Leitch’s argument that the audience is so entrenched in its own opinions and unable to change its mind is troubling. The Oklahoma State series serves as an anecdote that can be used to support Leitch’s opinion. Whitlock, who inserted himself into the narrative early by bashing Evans on Twitter (and later on Oklahoma radio), chimed in with his longtime argument that big-time college sports needs to change the entire “plantation” system that profits off the backs of athletes and discards them. The stories of cheating, through Whit­lock’s eyes, miss the point altogether.

Others took what they wanted out of the piece and used that for their arguments. Some looked at the story with the jaded eyes of those who have seen this story done ad nauseum over the years and simply say, “So what?”
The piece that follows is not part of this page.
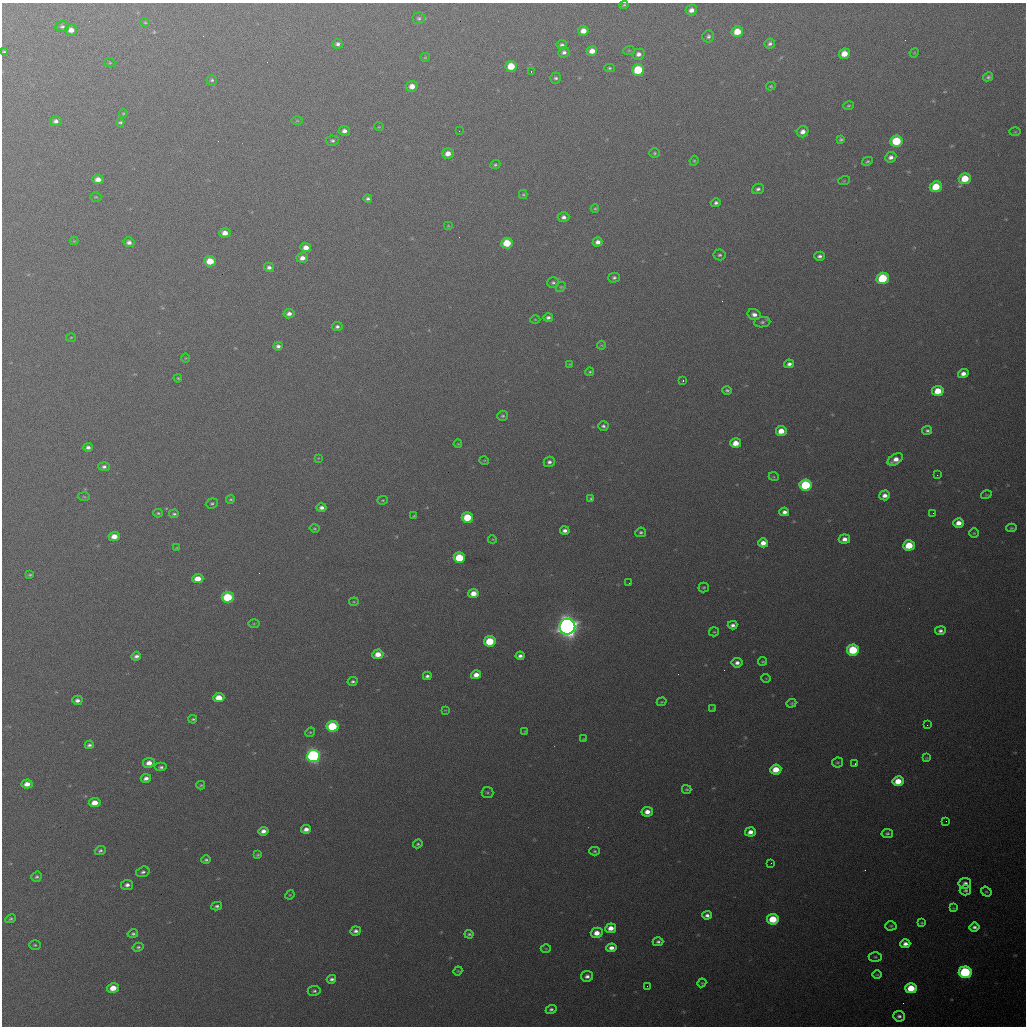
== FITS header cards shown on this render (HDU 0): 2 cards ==
NAXIS1  =                 1024 / length of data axis 1
NAXIS2  =                 1024 / length of data axis 2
The efforts by Oklahoma media to discredit the story, or to point out major flaws in it, certainly played to readers with a pro-Oklahoma State point of view. While many in Oklahoma reported that at least some of the story must be believed, the stories were writ­ten for an audience that tilted pro-Oklahoma State. If a reader wants to take the time to look at all the articles written about this story, everything seems to come with a point of view. That includes the original Sports Illustrated piece.

That piece was not a nuanced story about a big-time sports program. The story came with an opinion and failed to mention the millions of dollars oil investor T. Boone Pick­ens invested in the program during the years Sports Illustrated was investigating. Too much was missing from the Sports Illustrated piece.

Sports Illustrated set out to tell a story about all that’s bad about big-time college football. YahooSports did the same thing by using travel documents to verify violations in NCAA football. Sports Illustrated took the wrong approach. Selling the argument that Oklahoma State became a big-time program through hundred-dollar handshakes, grade fix­ing, drugs and sex wasn’t going to work. It had all been said and written before.

What Sports Illustrated really did was open up a conversation about investigative journalism. Credibility still ranks as the most important tool a journalist can have, and damaging that credibility with a series that was opinionated (and old news to start with) was not in the best interests of journalism as a whole. Risking credibility to become the centerpiece of an argument that already has entrenched opponents leads to an unhappy ending. Risking that credibility at the same time another organization brings out a similar piece with documented proof is even worse.